-- GIVEN TASK --
Can you gather every line in the material below that contains the word "Example"?

====

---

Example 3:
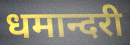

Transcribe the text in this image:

धमान्दरी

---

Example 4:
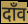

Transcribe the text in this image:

दाँव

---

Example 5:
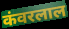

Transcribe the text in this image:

कंवरलाल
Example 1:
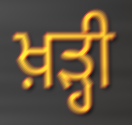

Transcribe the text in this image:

ਖ਼ੜ੍ਹੀ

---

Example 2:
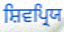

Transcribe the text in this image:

ਸ਼ਿਵਪ੍ਰਿਯ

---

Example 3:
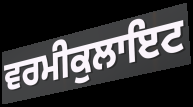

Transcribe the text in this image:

ਵਰਮੀਕੁਲਾਇਟ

====

-- REPLY TO THE TASK --
Example 3:
Example 4:
Example 5:
Example 1:
Example 2:
Example 3:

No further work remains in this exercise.